Beide Handlungsstränge erzählen parallel die Lebensgeschichte von Helga, die man 1975 als eigenwillige, traumatisierte Künstlerin erlebt, während im Jahr 2020 ihre Vergangenheit durch die Kassetten, die Ulla nicht chronologisch hört, allmählich ans Licht kommt. Ulla beschäftigt sich daneben mit dem Verhältnis zu ihrer eigenen Tochter, die ihr Vorwürfe im Hinblick auf ihre Erziehung macht sich von ihrer Mutter nie verstanden fühlte. Luises Sicht der Dinge unterstreicht die bittere Wahrheit und das Geheimnis, das Helga so quälte. 

Alle Erzählebenen fesseln, wobei sich die Autorin hin und wieder in Nebensächlichkeiten verliert, die sie unnötig detailliert schildert. 

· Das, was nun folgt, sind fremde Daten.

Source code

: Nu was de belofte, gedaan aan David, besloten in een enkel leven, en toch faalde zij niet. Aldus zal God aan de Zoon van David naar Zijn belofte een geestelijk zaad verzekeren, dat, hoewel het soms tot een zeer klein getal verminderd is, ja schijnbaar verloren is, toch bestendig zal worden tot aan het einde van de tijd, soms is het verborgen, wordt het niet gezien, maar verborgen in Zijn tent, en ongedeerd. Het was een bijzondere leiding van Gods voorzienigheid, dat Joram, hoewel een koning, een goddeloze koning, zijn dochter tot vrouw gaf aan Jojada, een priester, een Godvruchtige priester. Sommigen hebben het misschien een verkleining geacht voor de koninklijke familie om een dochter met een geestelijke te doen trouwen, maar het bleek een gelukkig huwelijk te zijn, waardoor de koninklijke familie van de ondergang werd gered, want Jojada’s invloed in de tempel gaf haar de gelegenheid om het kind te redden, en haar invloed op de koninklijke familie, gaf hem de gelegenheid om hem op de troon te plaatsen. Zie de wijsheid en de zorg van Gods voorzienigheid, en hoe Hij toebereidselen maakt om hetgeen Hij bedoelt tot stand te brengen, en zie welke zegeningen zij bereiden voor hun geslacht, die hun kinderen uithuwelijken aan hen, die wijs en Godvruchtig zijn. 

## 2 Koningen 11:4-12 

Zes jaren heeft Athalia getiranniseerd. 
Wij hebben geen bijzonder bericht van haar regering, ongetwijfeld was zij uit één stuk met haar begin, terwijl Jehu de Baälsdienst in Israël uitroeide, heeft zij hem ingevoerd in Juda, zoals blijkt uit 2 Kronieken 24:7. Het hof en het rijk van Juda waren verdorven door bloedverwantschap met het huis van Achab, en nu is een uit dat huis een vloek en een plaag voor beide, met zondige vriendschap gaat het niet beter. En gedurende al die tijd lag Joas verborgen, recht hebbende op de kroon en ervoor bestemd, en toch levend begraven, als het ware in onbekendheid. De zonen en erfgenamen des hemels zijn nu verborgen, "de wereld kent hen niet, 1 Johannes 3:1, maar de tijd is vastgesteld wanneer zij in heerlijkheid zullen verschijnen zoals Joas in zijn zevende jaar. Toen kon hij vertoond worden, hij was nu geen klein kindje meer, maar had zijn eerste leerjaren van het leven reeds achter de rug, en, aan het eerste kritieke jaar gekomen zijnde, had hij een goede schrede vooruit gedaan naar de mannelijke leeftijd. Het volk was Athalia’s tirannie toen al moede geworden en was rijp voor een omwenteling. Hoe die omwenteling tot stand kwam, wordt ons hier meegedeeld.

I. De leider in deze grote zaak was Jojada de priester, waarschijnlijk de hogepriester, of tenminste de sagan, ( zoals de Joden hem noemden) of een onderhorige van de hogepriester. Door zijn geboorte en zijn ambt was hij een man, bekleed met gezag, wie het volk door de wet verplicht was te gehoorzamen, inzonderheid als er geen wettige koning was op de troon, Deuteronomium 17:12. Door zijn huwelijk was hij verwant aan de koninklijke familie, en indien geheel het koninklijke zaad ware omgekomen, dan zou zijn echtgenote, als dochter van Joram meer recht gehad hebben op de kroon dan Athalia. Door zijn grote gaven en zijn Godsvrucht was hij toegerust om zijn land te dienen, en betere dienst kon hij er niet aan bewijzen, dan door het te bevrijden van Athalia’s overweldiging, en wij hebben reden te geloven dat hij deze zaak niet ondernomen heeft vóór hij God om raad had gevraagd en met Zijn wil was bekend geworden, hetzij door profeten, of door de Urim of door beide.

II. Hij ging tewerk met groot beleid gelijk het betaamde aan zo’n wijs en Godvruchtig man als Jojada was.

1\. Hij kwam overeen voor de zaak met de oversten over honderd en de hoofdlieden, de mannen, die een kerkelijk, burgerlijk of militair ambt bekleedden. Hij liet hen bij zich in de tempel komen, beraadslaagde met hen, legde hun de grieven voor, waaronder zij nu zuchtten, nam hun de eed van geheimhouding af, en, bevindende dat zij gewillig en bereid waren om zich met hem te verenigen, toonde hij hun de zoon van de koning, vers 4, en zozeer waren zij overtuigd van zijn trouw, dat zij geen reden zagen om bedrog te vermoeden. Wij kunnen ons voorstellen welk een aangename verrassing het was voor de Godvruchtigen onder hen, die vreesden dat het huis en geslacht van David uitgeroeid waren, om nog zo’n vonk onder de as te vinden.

Helgas Lebensgeschichte ist bewegend und besonders spannend sind die Umstände ihres Todes, der als Unfall bzw. Selbstmord erklärt wurde. 
Durch den eingängigen Schreibstil taucht man in die Leben beider Frauen ein und erkennt in ihnen seelisch verletzte Frauen, wobei Ulla dies zu verbergen versucht und vorgeblich als starke Frau zeigt. 
Es ist ein Roman über Mutterliebe, Zurückweisung, Schuld und Vergebung und eine düstere Vergangenheit, die bis in die Gegenwart hineinwirkt und drei Generationen von Frauen gleichermaßen belastet. Während ich Verständnis für Helgas Trauma und ihre Handlungen aufbringen konnte und auch die Enttäuschung von Ulla in Bezug auf ihre Mutter verstand, empfand ich das schwierige Verhältnis zu ihrer Tochter Sandra und ihre dramatischen Begegnungen etwas überzeichnet. Auch die Tatsache, dass Geld bei Ulla keine Rolle spielte, machte die Lösung des Problems mit Luise etwas sehr einfach.